Es gibt also mindestens drei Perspektiven, die der Begriff Transgender umfasst: Transsexualität, Intersexualität und Queer.

 Die Gemeinsamkeit der verschiedenen Strömungen und Bewegungen der US-amerikanischen Transgenderbewegung liegt in der Kritik der hegemonialen zweigeschlechtlichen Ordnung. Trotz dieser Gemeinsamkeit müssen jedoch auch die Differenzen sichtbar bleiben:

Transsexualität ist nicht dasselbe wie Intersexualität, und das Verhältnis zwischen Transgender und Queer und der Lesben- und Schwulenbewegung wirft wiederum eigene Fragen auf.

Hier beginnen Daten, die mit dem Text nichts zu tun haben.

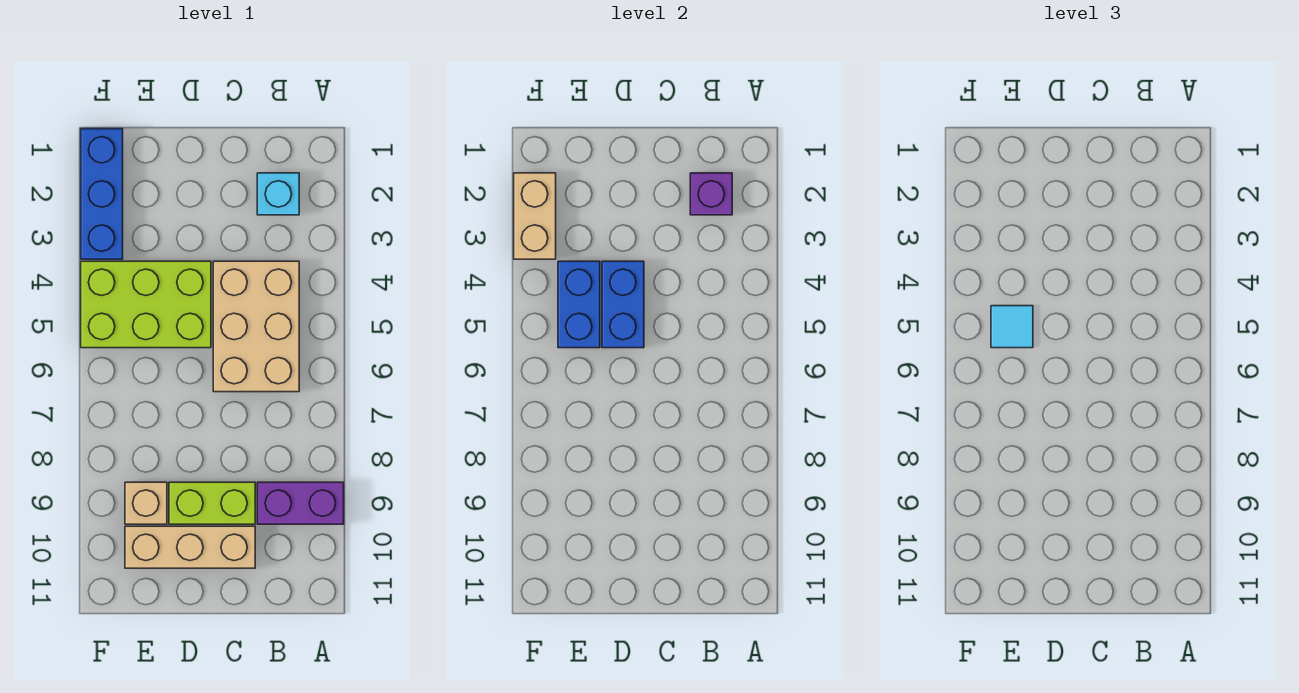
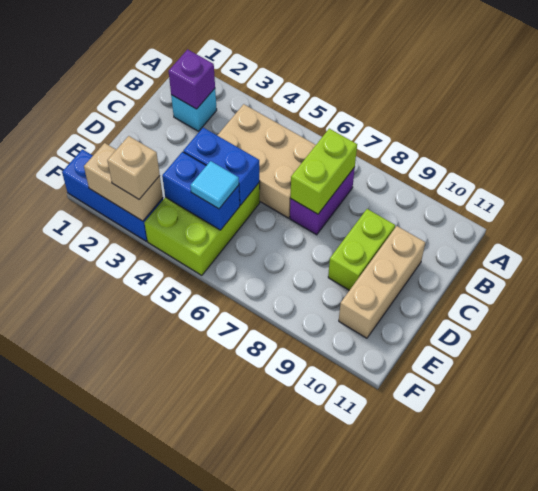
purple 1x2 brick [257,482,344,524] -> purple 1x2 brick moved to [290,167,355,235]
none -> lime 1x2 brick [291,129,357,214]
tan 1x1 brick [125,482,167,524] -> tan 1x1 brick moved to [107,136,160,199]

Wenn es also um die Möglichkeiten und Unmöglichkeiten einer Transgenderbewegung in Deutschland gehen soll, wären diese Verbindungen und Spannungen sowohl theoretisch als auch praktisch von Anfang an zu reflektieren.
Auch hier wäre es an der Zeit, daß es zu einem Brüchig werden der zweigeschlechtlichen Ordnung kommt. Und dies nicht nur im Interesse von Mann-zz-Frau- und Frau-zu-Mann-Transsexuellen, drag kings und drag Queens, Zwittern oder Schwulen und Lesben im queeren Spektrum, sondern auch im "ganz normalen" Alltag.
Dies wird spätestens dann klar, wenn jede Frau und jedermann sich mit der Frage nach den eigenen geschlechtlichen und körperlichen Unstimmigkeiten im Vergleich zu dominanten Vorstellungen von "Frau" und "Mann" konfrontiert und darüber nachzudenken beginnt, wie es um die eigene geschlechtliche Identität und Praxis wohl bestellt sei, wäre es nie zu Abstrafungen für nonkonformes Verhalten gekommen.